Most users fall into the “normal” and “slow” classifications. Only a small fraction of submitted transactions originate from “fast” users.

Let’s now break down transactions by source.

Priority Fee

Transactions can be categorized based on their priority fee (PF) with respect to the PF distribution in the corresponding slot. Precisely, we can compare the PF with the 95th percentile (95p) of the distribution:

  • Cheap: PF is less than 10% of the 95p PF within the block.
  • Normal: PF is between 10% and 50% of the 95p PF within the block.
  • Expensive: PF is greater than 50% of the 95p PF within the block.

The size of the priority fee generally doesn’t influence a transaction’s time to inclusion. There isn’t a clear threshold where transactions with higher PF are consistently included more quickly. The result remains stable even when accounting for PF per compute unit.

Jito Tippers

We can restrict the analysis to users sending transactions via the Jito MEV infrastructure, excluding addresses of known swQoS consumers. Interestingly, most Jito transactions originate from “slow” users.

We categorize tippers by siże of tips in the block, analogously to what we did for PF:

  • Cheap: Tip is less than 10% of 95p in the block.
  • Normal: Tip is between 10% and 50% of 95p in the block.
  • Expensive: Tip exceeds 50% of 95p in the block.

When we compute the probability density function (PDF) of time to inclusion based on this classification, we find that the tip size doesn’t significantly impact the time to inclusion, suggesting that to build a successful MEV bot, one doesn’t have to pay more in tips!

Within the Jito framework, a bundle can consist of:

  • A single transaction that includes the user operations along with the Jito tip (e.g. here).
  • Separate transactions, where one of them is a payment to the Jito program (e.g. here).

In both cases, the time it takes for the entire bundle to be included is determined by the inclusion time of the tip transaction. However, when a tip is paid in a separate transaction, we don’t track the other leg. This reduction in volume explains why the PDF of tippers differs from that of Jito consumers.

# Questions to answer
A – In the passage on transaction inclusion, what determines how long it takes for an entire Jito bundle to be included?
B – Repeat the passage on transaction inclusion word for word between "Most users fall" and "10% of the 95p PF within the block.", inclusive.
Nothing here depends on the records.

Text extracted from each page:
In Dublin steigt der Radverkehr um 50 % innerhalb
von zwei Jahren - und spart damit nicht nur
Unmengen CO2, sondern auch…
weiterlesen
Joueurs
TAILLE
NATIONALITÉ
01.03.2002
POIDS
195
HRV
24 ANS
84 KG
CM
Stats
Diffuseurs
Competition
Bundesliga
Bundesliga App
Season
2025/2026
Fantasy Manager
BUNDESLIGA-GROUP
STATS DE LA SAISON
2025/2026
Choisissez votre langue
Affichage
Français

# Answers below
A – The inclusion time of the tip transaction.

B –
Most users fall into the “normal” and “slow” classifications. Only a small fraction of submitted transactions originate from “fast” users.

Let’s now break down transactions by source.

Priority Fee

Transactions can be categorized based on their priority fee (PF) with respect to the PF distribution in the corresponding slot. Precisely, we can compare the PF with the 95th percentile (95p) of the distribution:

  • Cheap: PF is less than 10% of the 95p PF within the block.